After an impatient wait of more than a month, I finally laid my hands on the third book of the Vikramaditya Veergatha series, ‘The Vengeance of Indra’. Curveballs of life again delayed my reading by a couple of weeks which was disappointing, to say the least. Having overcome some of the obstacles, I finally managed to finish the book earlier this week.
‘The Vengeance of Indra’ is slower compared to the pace set by the predecessors in the series. That doesn’t mean there isn’t any excitement or that there are dull moments. The excitement that this brings is in the build-up of what is to come in the final book of the series. I think the speed had to be curtailed because of the position of the story. It’s just like a battle – you take stock of the position you are in before drawing a hectic battle line again.

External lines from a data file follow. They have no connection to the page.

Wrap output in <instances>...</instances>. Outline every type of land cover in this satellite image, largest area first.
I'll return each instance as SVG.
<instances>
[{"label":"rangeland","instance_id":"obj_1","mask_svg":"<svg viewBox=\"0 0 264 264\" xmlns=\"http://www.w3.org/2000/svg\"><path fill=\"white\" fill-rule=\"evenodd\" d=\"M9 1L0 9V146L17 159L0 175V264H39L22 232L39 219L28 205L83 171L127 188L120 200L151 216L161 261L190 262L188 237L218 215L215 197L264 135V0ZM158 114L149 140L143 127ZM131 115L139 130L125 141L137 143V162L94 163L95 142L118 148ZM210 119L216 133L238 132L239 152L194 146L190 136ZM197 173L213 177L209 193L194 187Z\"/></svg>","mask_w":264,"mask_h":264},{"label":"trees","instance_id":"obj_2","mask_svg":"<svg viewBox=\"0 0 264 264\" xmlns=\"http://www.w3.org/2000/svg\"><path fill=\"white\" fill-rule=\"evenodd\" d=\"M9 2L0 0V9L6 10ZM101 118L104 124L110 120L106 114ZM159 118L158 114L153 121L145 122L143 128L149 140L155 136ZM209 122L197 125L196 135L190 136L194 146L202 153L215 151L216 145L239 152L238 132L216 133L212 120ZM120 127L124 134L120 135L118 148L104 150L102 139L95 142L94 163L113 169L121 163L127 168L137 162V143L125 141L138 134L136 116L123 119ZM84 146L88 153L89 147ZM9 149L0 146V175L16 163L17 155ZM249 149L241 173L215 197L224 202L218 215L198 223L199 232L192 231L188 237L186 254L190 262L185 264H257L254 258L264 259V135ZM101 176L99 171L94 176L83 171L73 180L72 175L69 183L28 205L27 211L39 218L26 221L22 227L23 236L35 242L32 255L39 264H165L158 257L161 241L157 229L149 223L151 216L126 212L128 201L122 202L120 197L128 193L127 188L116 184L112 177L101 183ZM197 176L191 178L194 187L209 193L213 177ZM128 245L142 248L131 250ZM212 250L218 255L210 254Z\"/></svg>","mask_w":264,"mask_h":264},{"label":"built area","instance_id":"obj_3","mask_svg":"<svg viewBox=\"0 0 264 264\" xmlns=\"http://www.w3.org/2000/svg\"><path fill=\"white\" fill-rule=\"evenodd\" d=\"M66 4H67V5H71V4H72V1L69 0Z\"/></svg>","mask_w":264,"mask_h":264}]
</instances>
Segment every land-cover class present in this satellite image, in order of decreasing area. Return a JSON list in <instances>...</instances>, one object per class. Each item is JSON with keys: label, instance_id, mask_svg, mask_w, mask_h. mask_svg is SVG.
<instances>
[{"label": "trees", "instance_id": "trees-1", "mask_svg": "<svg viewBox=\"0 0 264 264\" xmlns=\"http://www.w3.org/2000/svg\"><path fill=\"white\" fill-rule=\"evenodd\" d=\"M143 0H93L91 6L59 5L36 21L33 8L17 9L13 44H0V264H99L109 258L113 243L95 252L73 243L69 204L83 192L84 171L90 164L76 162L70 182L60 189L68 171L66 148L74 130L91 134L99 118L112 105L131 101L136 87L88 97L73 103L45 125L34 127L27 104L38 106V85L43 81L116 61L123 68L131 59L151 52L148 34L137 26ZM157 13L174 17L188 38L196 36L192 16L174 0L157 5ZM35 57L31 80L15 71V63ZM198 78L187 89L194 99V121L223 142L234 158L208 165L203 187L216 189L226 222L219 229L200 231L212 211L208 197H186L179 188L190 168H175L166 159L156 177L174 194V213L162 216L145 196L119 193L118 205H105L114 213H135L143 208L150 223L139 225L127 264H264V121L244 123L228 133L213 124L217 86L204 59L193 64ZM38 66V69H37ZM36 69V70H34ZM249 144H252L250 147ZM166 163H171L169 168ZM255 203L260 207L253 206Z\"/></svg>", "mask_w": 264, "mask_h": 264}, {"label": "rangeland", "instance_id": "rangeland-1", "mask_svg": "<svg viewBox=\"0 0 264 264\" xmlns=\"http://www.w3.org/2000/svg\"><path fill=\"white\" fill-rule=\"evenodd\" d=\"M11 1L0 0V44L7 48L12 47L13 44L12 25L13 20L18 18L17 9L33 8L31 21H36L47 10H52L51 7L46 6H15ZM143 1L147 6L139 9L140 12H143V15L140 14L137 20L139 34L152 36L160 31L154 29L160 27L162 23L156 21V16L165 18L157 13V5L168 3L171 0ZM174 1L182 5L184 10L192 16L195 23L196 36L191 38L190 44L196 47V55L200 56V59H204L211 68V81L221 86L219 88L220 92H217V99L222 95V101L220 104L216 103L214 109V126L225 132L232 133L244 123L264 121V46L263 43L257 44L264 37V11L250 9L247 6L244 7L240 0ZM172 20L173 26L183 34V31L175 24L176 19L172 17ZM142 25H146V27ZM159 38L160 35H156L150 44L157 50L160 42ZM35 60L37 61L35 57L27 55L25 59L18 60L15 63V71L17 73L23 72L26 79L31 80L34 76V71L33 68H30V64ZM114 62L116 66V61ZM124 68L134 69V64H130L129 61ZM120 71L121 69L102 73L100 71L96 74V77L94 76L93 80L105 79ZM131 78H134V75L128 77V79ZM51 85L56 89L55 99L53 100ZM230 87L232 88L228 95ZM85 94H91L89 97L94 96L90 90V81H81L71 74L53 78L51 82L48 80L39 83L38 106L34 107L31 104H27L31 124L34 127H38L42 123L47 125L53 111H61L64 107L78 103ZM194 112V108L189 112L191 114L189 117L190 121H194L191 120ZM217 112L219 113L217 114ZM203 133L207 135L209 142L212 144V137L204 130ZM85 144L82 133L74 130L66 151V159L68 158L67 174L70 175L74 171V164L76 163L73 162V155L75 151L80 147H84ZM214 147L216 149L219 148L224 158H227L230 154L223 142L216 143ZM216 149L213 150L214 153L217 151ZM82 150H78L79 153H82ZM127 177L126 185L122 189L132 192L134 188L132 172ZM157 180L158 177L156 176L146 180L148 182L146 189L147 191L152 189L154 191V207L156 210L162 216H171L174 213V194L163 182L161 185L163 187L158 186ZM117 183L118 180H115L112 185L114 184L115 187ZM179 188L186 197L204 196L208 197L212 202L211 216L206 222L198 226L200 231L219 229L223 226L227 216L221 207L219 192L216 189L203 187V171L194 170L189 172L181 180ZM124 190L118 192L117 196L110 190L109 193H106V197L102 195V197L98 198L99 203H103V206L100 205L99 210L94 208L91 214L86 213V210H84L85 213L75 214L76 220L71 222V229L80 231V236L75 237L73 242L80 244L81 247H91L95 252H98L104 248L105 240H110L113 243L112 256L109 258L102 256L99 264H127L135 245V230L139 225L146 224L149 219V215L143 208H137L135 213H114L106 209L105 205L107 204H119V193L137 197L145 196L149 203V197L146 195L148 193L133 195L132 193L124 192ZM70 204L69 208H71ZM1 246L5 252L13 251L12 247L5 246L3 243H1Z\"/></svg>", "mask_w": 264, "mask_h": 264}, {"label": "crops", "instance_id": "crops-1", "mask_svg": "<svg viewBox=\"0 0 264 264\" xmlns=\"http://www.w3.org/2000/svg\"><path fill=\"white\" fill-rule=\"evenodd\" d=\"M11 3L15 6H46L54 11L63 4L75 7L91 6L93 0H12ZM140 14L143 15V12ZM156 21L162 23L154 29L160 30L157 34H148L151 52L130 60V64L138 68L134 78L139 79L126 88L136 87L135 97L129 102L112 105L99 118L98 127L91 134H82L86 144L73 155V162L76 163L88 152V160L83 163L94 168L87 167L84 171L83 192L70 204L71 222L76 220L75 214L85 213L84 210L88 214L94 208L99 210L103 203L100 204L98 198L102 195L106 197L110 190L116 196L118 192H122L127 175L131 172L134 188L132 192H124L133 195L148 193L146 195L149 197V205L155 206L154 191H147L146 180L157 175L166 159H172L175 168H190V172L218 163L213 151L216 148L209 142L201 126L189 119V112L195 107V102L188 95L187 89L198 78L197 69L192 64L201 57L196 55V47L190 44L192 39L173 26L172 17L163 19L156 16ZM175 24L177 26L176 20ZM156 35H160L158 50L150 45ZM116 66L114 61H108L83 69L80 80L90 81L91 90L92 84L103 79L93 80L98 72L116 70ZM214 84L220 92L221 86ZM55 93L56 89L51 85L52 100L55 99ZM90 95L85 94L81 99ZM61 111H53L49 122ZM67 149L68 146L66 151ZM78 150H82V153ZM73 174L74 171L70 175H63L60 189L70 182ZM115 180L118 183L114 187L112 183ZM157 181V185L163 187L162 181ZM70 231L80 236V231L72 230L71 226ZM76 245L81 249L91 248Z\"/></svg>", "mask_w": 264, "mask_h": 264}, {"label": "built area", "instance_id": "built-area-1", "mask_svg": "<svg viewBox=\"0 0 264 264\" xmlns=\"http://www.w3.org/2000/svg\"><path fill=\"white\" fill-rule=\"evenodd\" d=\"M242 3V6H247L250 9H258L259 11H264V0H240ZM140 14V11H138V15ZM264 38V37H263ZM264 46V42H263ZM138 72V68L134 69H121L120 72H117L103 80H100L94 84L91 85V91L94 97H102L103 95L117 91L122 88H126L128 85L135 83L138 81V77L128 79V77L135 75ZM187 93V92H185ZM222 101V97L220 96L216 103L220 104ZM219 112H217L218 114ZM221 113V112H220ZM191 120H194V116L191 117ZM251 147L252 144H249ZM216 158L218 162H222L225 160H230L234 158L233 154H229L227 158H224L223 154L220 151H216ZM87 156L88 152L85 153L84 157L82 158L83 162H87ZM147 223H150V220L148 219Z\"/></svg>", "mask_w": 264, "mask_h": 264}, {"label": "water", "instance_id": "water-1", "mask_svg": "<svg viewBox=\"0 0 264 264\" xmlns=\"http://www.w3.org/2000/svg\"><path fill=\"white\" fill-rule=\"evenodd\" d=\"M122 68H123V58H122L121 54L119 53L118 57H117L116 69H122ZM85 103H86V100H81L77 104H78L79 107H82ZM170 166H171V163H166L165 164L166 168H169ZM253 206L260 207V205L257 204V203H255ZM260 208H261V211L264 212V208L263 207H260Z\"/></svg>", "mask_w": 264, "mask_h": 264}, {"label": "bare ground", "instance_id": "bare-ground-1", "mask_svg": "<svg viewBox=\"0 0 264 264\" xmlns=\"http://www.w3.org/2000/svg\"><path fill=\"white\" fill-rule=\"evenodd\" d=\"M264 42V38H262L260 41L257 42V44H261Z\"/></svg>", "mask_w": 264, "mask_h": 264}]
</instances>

The interesting thing about this book is that most of the councilors of Vikramaditya are away from Ujjayini. This was necessitated by a lot of things and one would think with Ujjayini’s guard a little down, the devas and asuras would take the bull by its horns. There is a feeling of uneasiness, and quite naturally so. The devas and asuras continue to plot and there are quite a few natural outcomes to the way the story develops. There is this uneasiness among the allies as well and one really hopes the relationship stays taut.
What stands out in this book is human nature. Shatrujeet has continued to delve into the mind of the characters from where he left off in ‘The Conspiracy at Meru’. You have good vs. evil, attack vs. defense, confidence vs. confusion, honesty vs. treachery, betrayal vs. redemption all interwoven beautifully into the tale. This compensates for the lack of battle scenes, the kind of which we see in the first two books. It’s intriguing and engaging. In a sense, it’s a battle – of the minds. There is an air of impending danger at the conclusion – a harbinger of things to come.
I remembered a shloka apparently penned by the legendary Kalidasa, which I had first read some 20 years back. The shloka runs like this:
ख्यातो वराहमिहिरो नृपतेः सभायां
रत्नानी वै वररुचिर्नव विक्रमस्य|
(In King Vikrama’s court there were the nine gems by the names of Dhanvantri, Kshapanaka, Amara Simha, Shanku, Vetal Bhatta, Ghatakarpara, Kalidasa, the renowned Varahamihira and Vararuchi).
Hope the nine gems and the Samrat remain intact at the conclusion of the series, their stories as immortal as the shloka.
I really can’t wait for the ‘The Wrath of the Hellfires’. It will be one hell of a read, methinks. I’m giving a rating of 4.5 on 5 for ‘The Vengeance of Indra’. The author deserves kudos for keeping the reader engaged throughout the series. It’s no mean feat considering the waning interest in mythology in India. Tales like these will not just add an imaginative dimension to mythology but also rekindle an interest in understanding the original mythology.